### [What the task asks]
Could you return, word for word, everything from "Ordered this back" down to "color. Congrats dude!" in the Bongo 6HH thread below?

### [Selected excerpt]

# NBD: Musicman Bongo 6HH - Firemist Purple



## Radau (Aug 5, 2017)

Ordered this back in January, and it came in yesterday. It plays beautifully and the colour is absolutely amazing! It's so hard to photograph.


----------



## beerandbeards (Aug 5, 2017)

I love the color. Congrats dude!

I'm still waiting on my Monarchy Majesty I preordered in December. I'm glad they getting the new products out


----------



## lewis (Aug 5, 2017)

i love the all black ebony version but that purple is smoking op. She is a beaut


----------



## AkiraSpectrum (Aug 5, 2017)

loving that purple.


----------



## Radau (Aug 5, 2017)

Thanks dudes! Here's the dream team


----------



## M3CHK1LLA (Aug 6, 2017)

congrats...looks great.

when i first read the thread title, i thought it said "feminist purple"


----------



## r33per (Aug 6, 2017)

M3CHK1LLA said:


> congrats...looks great.
> 
> when i first read the thread title, i thought it said "feminist purple"



+1 - on both statements!!


----------



## HighGain510 (Aug 16, 2017)

I keep wishing they had offered your exact bass with an ebony board, everything else is perfect on that thing! DO WANT!


----------



## Radau (Aug 19, 2017)

HighGain510 said:


> I keep wishing they had offered your exact bass with an ebony board, everything else is perfect on that thing! DO WANT!


Ever since I bought the Stealth Black one like 6 years ago I've kept saying "If they make a purple one with an ebony board and black hardware it's totally mine" and with this I figured 2/3 ain't bad haha.


----------



## auntyethel (Aug 24, 2017)

That purple is amazing


----------

### [Information]
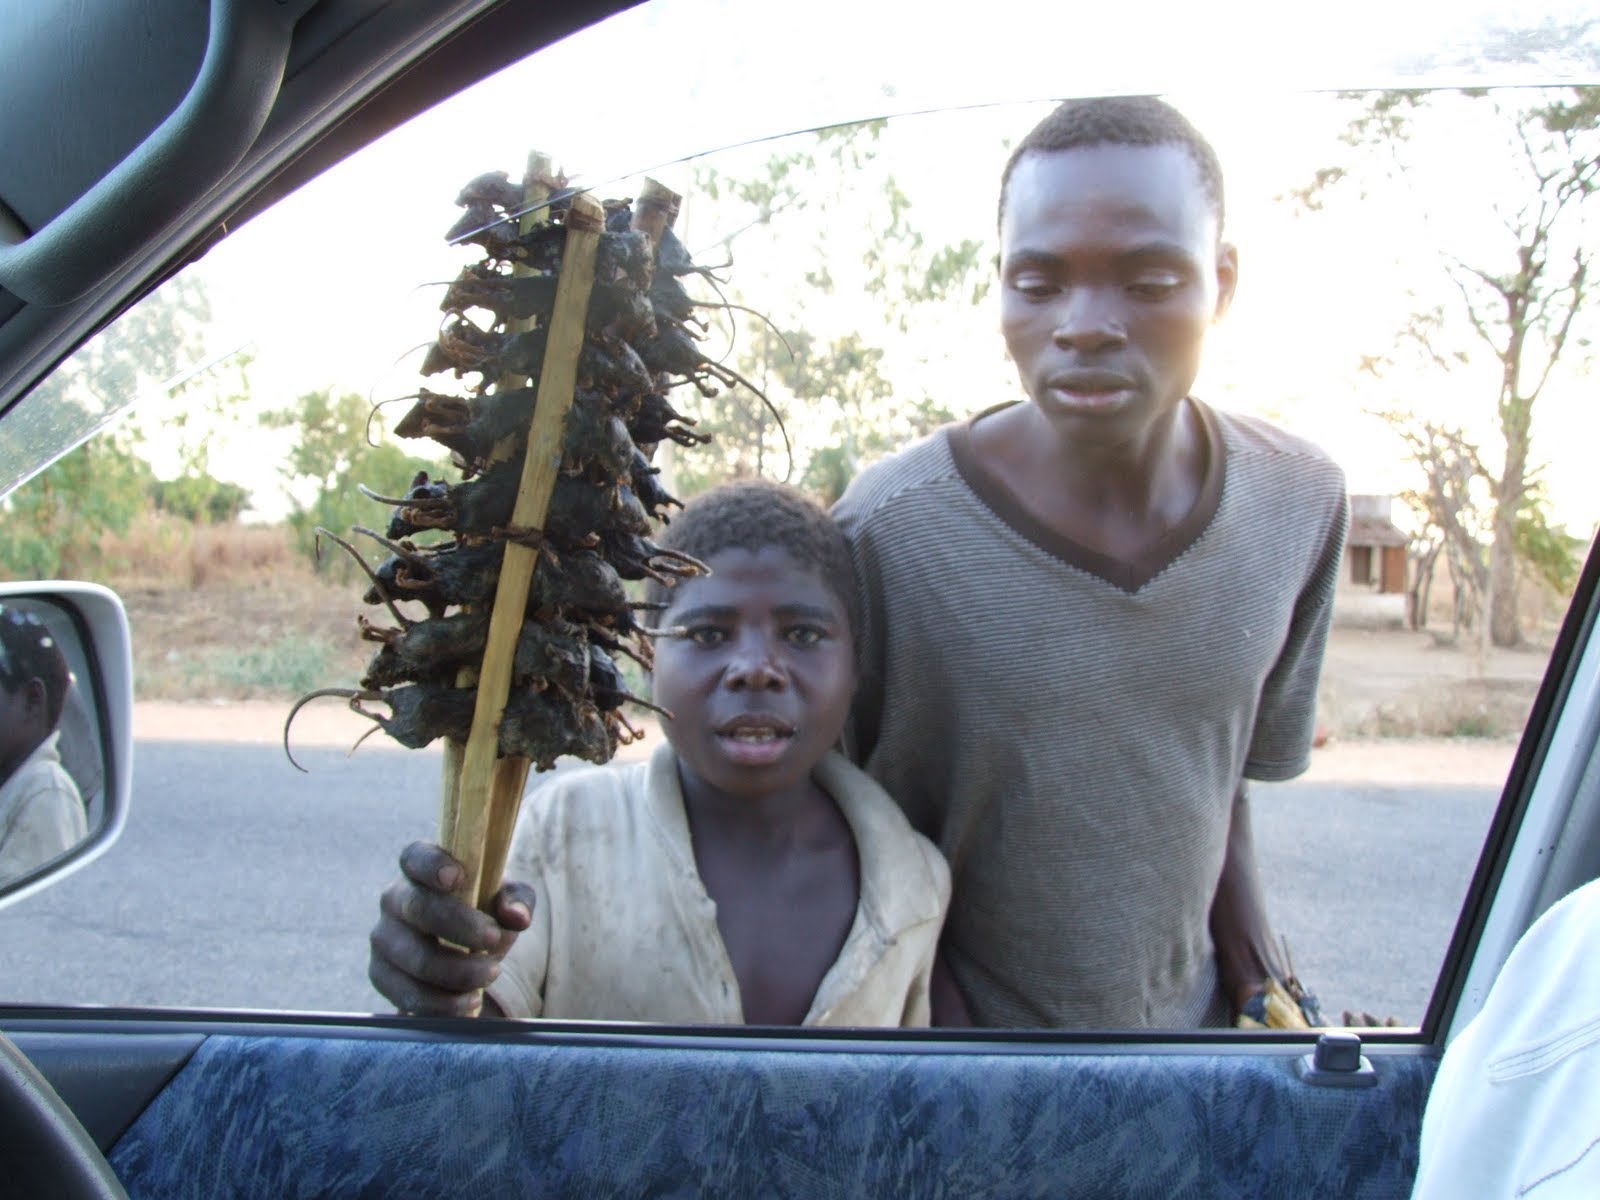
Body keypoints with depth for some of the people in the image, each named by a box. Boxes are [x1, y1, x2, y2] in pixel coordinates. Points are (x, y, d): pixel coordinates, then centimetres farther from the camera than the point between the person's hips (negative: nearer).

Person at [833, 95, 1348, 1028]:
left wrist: (1255, 971, 1)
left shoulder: (1303, 504, -10)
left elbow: (1222, 767, 4)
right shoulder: (890, 532, -23)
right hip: (954, 1059, -3)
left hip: (1188, 1019, 4)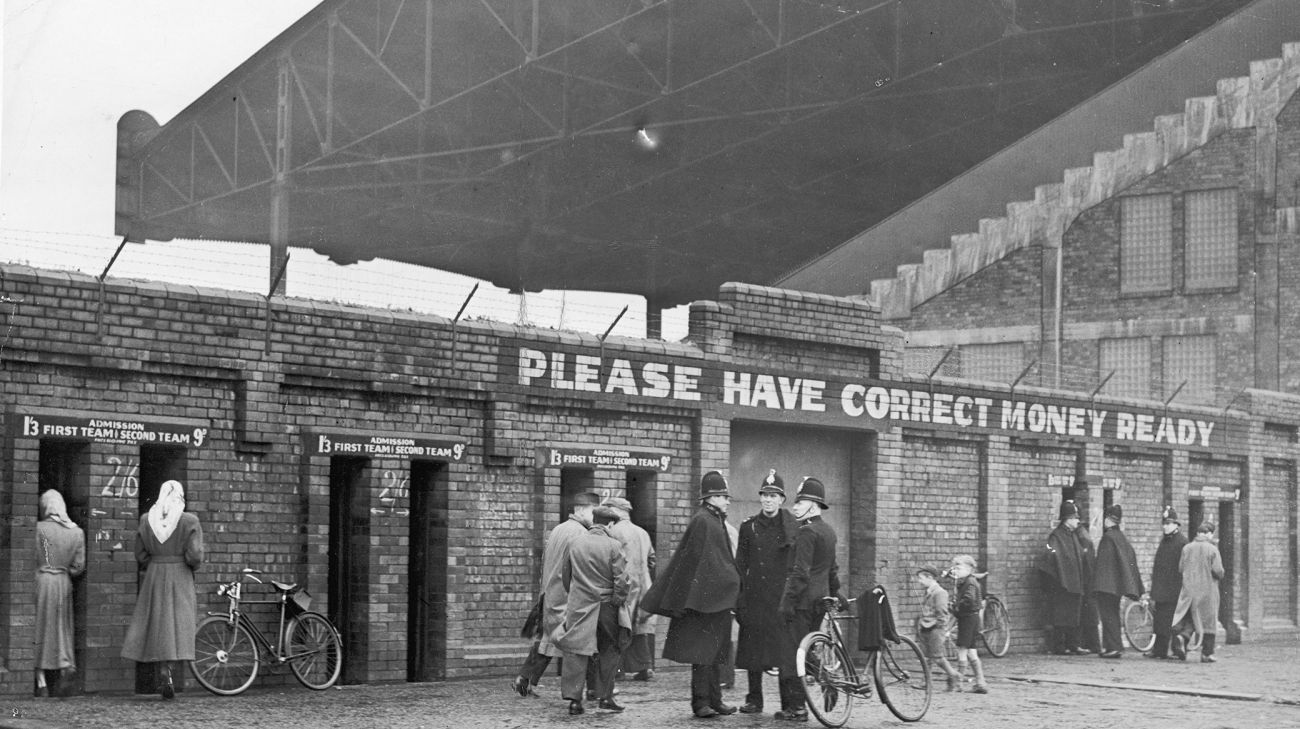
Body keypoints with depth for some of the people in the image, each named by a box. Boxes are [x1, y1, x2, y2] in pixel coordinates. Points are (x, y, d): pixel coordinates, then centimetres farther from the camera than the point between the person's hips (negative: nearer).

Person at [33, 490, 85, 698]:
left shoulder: (39, 528, -11)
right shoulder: (77, 532, 0)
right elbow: (78, 567, 0)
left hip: (40, 580, -4)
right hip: (63, 584, 4)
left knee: (40, 629, 4)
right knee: (60, 631, 13)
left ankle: (41, 682, -4)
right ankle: (56, 684, 15)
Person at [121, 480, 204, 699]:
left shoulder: (146, 520, 1)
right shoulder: (189, 521, -8)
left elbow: (140, 555, 3)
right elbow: (194, 556, -13)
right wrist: (192, 566, 8)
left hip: (153, 580, 3)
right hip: (180, 579, -2)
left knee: (158, 624, 11)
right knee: (178, 622, 0)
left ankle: (165, 670, 5)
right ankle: (168, 669, -16)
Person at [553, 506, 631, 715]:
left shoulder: (575, 544, 5)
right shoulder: (614, 546, -8)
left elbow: (566, 576, 13)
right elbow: (621, 580, -12)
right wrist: (619, 603, -2)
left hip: (579, 606, 2)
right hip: (606, 605, -2)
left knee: (577, 651, 2)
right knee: (609, 651, 12)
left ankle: (573, 698, -4)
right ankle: (605, 696, 12)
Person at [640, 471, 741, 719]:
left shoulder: (717, 522, 16)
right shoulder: (701, 521, -13)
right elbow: (694, 560, -17)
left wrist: (732, 589, 22)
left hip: (718, 600, 10)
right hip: (704, 599, -10)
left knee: (715, 653, 11)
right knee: (703, 653, -6)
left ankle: (714, 701, 15)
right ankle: (701, 702, -4)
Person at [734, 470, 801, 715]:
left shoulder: (794, 527, 2)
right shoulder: (749, 526, 9)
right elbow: (740, 564, 10)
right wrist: (739, 598, 3)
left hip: (783, 598, -3)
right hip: (754, 600, 3)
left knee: (786, 649, -7)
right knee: (752, 650, 6)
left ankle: (791, 703, -2)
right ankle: (754, 701, 16)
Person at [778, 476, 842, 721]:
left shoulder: (807, 531, -14)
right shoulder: (829, 531, 14)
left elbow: (800, 571, -19)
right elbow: (833, 569, 23)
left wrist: (788, 601, -18)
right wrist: (835, 593, 32)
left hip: (802, 600, -9)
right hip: (820, 598, 9)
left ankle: (797, 708, -8)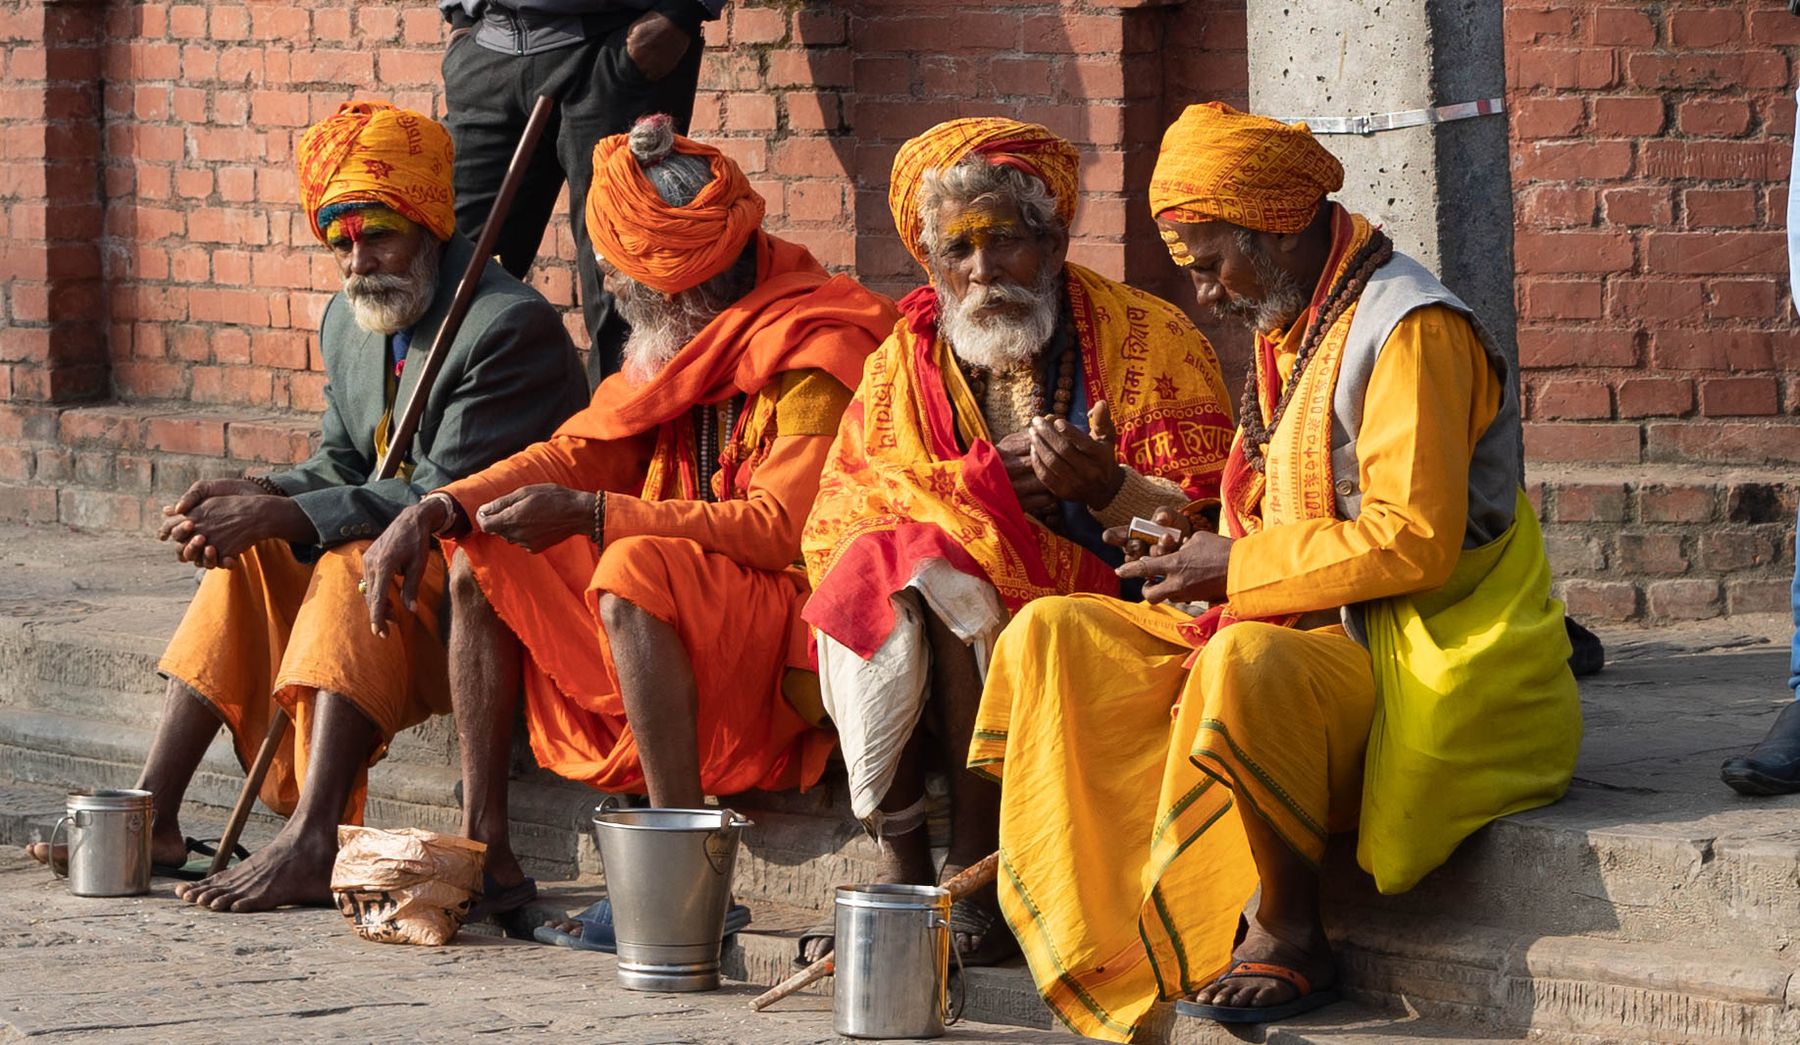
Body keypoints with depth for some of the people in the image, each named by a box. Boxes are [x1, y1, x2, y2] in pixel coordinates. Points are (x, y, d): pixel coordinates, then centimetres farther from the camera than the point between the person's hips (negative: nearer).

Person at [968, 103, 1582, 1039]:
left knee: (1248, 665, -41)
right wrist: (1200, 555, 3)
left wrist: (1239, 567, -17)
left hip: (1419, 666, -10)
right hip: (1299, 630, 10)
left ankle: (1291, 938, -24)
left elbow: (1413, 541, -24)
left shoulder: (1409, 330, -15)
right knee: (1052, 637, 0)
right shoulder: (1288, 330, 15)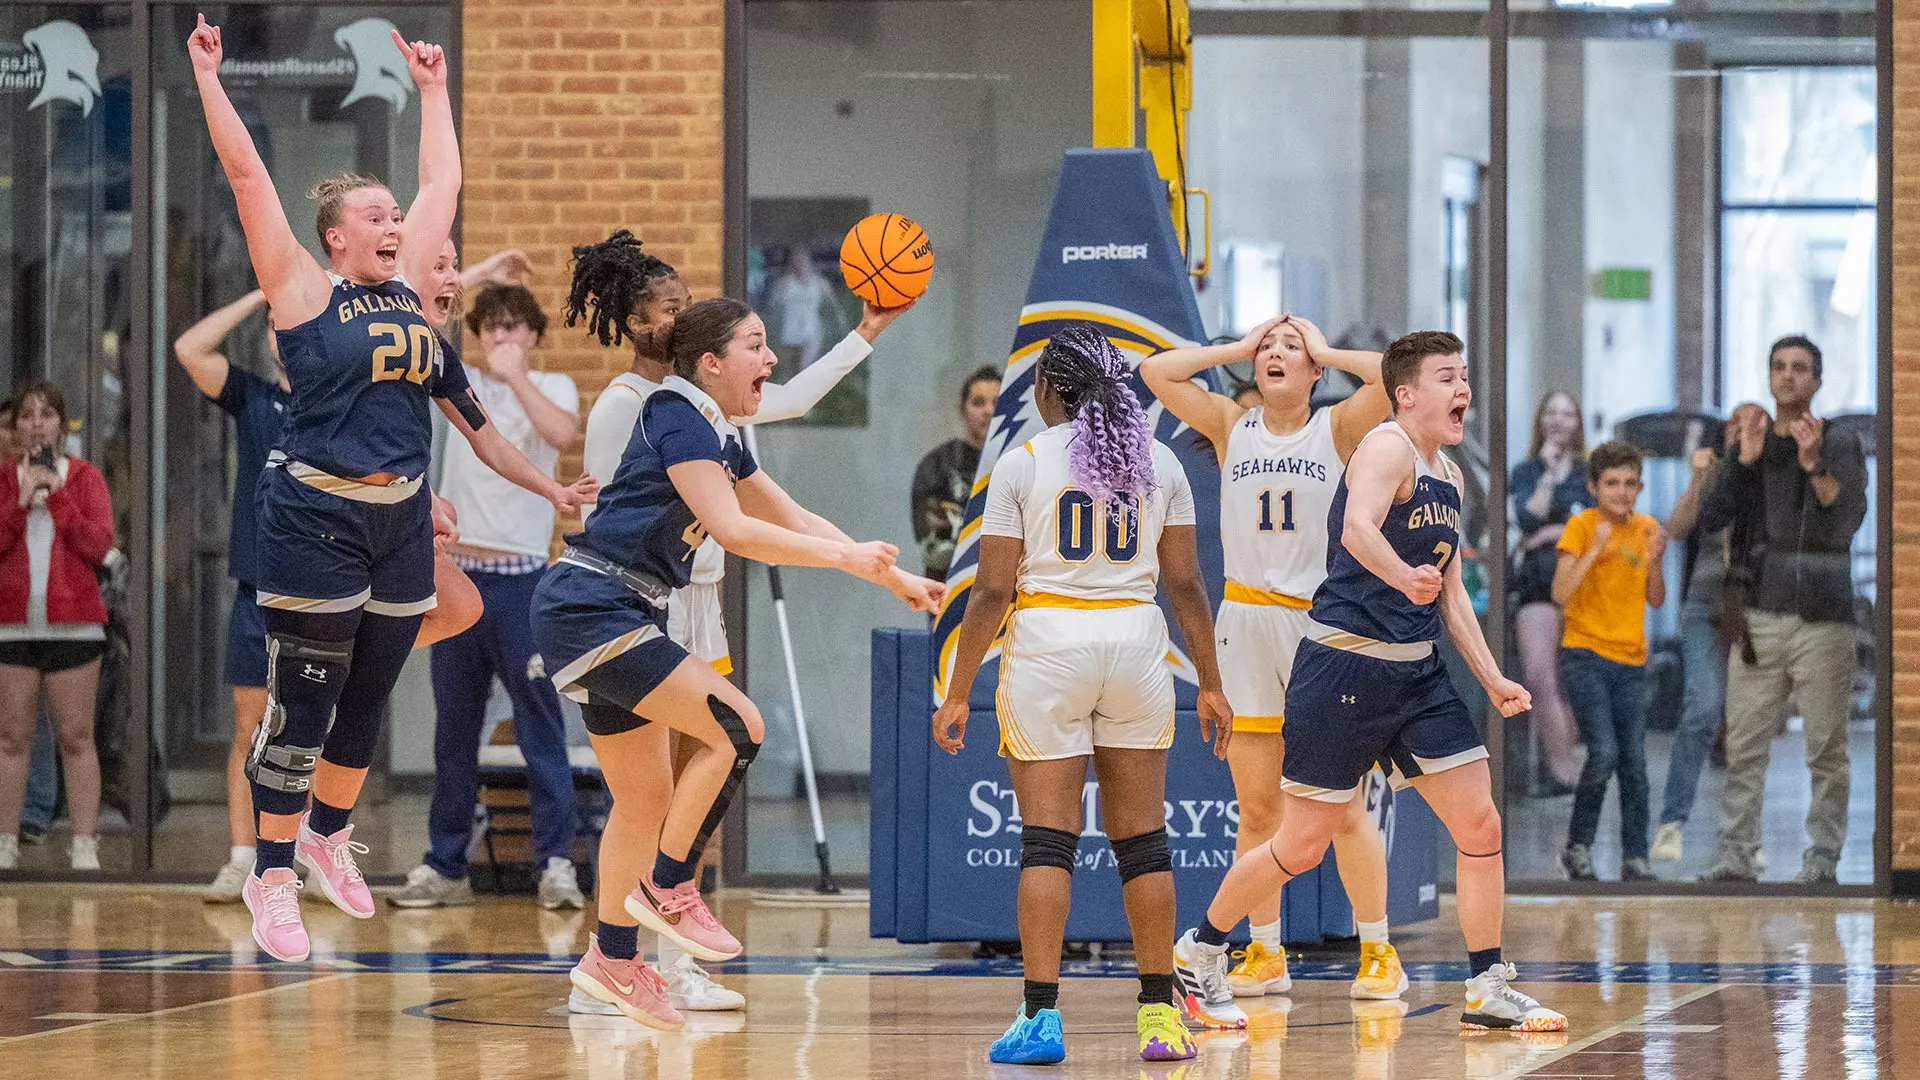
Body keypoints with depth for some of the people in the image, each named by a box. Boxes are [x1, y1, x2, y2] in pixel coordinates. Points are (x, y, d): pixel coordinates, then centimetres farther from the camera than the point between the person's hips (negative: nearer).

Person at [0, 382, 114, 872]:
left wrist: (57, 495, -11)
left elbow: (99, 544, -5)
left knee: (76, 737, -3)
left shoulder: (85, 478, 7)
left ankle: (84, 845, -3)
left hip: (74, 624, -1)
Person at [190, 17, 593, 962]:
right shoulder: (303, 291, -4)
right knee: (301, 704, -3)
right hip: (315, 518, -6)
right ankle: (272, 876, 6)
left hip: (400, 520, 6)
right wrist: (207, 74, -5)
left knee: (368, 700, 14)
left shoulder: (407, 290, 10)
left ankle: (328, 832, 35)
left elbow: (443, 181, 22)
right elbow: (246, 172, -6)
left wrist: (431, 89, 27)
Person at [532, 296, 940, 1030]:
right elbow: (733, 529, -21)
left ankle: (612, 961, 24)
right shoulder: (678, 416, -13)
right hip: (589, 611, -10)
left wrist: (894, 579, 22)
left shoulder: (720, 437, 16)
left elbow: (794, 520, 25)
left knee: (644, 791, 14)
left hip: (619, 622, 10)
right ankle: (666, 888, -3)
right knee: (736, 727, -14)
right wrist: (846, 557, -17)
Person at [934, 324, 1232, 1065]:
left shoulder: (1022, 465, -3)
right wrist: (1211, 685, 14)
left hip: (1046, 642, -2)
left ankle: (1042, 1018, -7)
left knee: (1046, 840, -1)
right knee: (1142, 840, 9)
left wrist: (957, 694, 1)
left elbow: (993, 591, -5)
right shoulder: (1159, 462, 5)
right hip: (1135, 641, 3)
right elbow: (1184, 584, 7)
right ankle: (1160, 1016, 10)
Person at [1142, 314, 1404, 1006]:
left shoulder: (1337, 428, 1)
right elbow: (1156, 372, -1)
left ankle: (1378, 952, 4)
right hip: (1247, 619, 3)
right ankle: (1265, 954, 13)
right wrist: (1238, 349, 3)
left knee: (1343, 804, -3)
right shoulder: (1232, 427, 8)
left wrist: (1324, 353, -1)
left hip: (1321, 622, -3)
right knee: (1256, 808, 6)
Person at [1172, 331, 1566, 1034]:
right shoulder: (1388, 448, -13)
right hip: (1346, 665, -8)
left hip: (1416, 671, 8)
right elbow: (1358, 528, -34)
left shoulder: (1447, 476, 15)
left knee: (1480, 824, 0)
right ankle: (1201, 948, 20)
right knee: (1301, 846, 0)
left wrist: (1492, 679, 15)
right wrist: (1404, 576, -53)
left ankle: (1489, 990, 9)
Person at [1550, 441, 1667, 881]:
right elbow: (1560, 593, -14)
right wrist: (1596, 550, -22)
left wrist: (1655, 559, -8)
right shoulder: (1581, 526, -5)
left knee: (1634, 762, 1)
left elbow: (1656, 600, 9)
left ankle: (1635, 857, 9)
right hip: (1585, 657, -5)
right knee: (1604, 753, -16)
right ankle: (1578, 846, -1)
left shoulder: (1646, 529, 9)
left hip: (1631, 662, 5)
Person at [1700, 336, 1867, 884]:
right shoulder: (1749, 445, 13)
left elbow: (1848, 519, -9)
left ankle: (1823, 857, 0)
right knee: (1744, 745, -3)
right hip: (1759, 613, 2)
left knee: (1827, 748, -3)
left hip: (1822, 617, -2)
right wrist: (1744, 462, -7)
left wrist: (1813, 464, -21)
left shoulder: (1842, 448, 6)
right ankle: (1735, 854, -1)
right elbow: (1708, 516, 3)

### [Finished exercise]
Ordered this back in January, and it came in yesterday. It plays beautifully and the colour is absolutely amazing! It's so hard to photograph.


----------



## beerandbeards (Aug 5, 2017)

I love the color. Congrats dude!